Em termos internacionais, o nosso objetivo é ir consolidando o mercado e criando novos Architect Your Home (AYH) noutros países da Europa. Iniciámos com o Reino Unido e, nos próximos dois a três anos, o objetivo é conseguir ir a mais dois ou três países próximos e relacionáveis connosco. Tínhamos considerado Espanha, França e Itália como próximos países de expansão.

– Que conselhos daria a outras mulheres que também ambicionam chegar a cargos de topo ou ter o próprio negócio?
MP – Têm de ser muito resilientes. Em cada dez “nãos”, há um “sim”. Há momentos em que uma pessoa está mais em baixo e as coisas não estão a correr tão bem, mas não se pode parar. É um trabalho 24 horas. Quem tem uma empresa própria sabe que não pára propriamente de trabalhar na sua cabeça.

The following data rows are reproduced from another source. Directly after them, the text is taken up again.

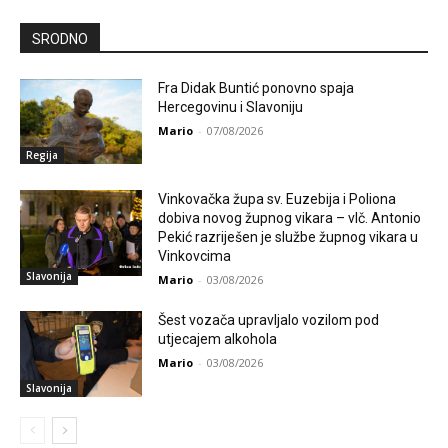
SRODNO
Fra Didak Buntić ponovno spaja
Hercegovinu i Slavoniju
Mario
-
07/08/2026
Regija
Vinkovačka župa sv. Euzebija i Poliona
dobiva novog župnog vikara – vlč. Antonio
Pekić razriješen je službe župnog vikara u
Vinkovcima
Slavonija
Mario
-
03/08/2026
Šest vozača upravljalo vozilom pod
utjecajem alkohola
Mario
-
03/08/2026
Slavonija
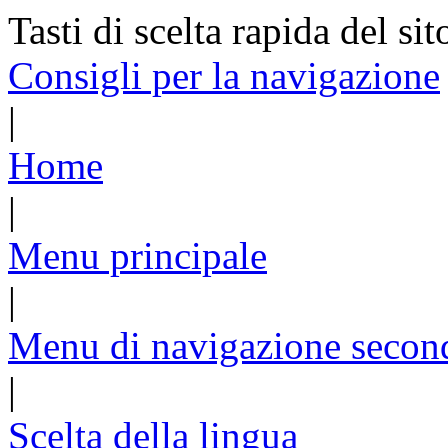
Tasti di scelta rapida del sit
Consigli per la navigazione
|
Home
|
Menu principale
|
Menu di navigazione secon
|
Scelta della lingua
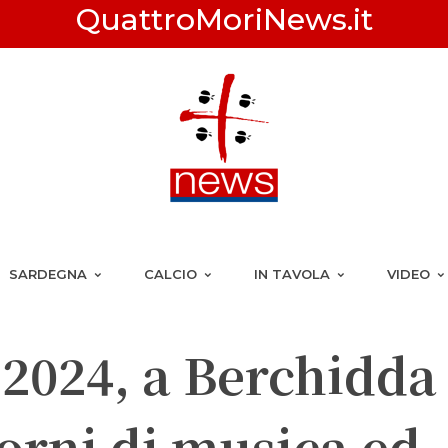
QuattroMoriNews.it
SARDEGNA
CALCIO
IN TAVOLA
VIDEO
 2024, a Berchidda
iorni di musica ed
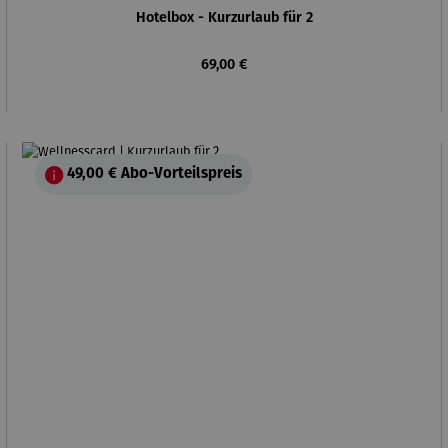
Hotelbox - Kurzurlaub für 2
Regulärer Preis:
69,00 €
49,00 €
Abo-Vorteilspreis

Nada se faz sozinho, é preciso ter uma boa equipa a trabalhar connosco, a todos os níveis. No nosso caso, eu preciso de ter muito bons arquitetos a trabalhar comigo e decoradores que compreendam qual é a visão que eu tenho para a empresa e que tenham um bom espírito de comunicação e de equipa.

Há uma característica muito comum das mulheres que é tentar sempre ser a “super-mulher”. Acham que conseguem fazer tudo e, no meu entender, não é uma boa técnica. Acaba sempre por chegar a um momento em que se explode. É preferível ir-se fazendo as coisas, tendo em consideração que algumas não vão ficar 100% perfeitas. E depois pensar quais é que são as nossas prioridades porque é impossível conseguir fazer tudo.

A vida também encarrega-se de nos ensinar essas coisas. O mais importante é mesmo ter garra e vontade de fazer as coisas porque isso depois leva-nos muito longe.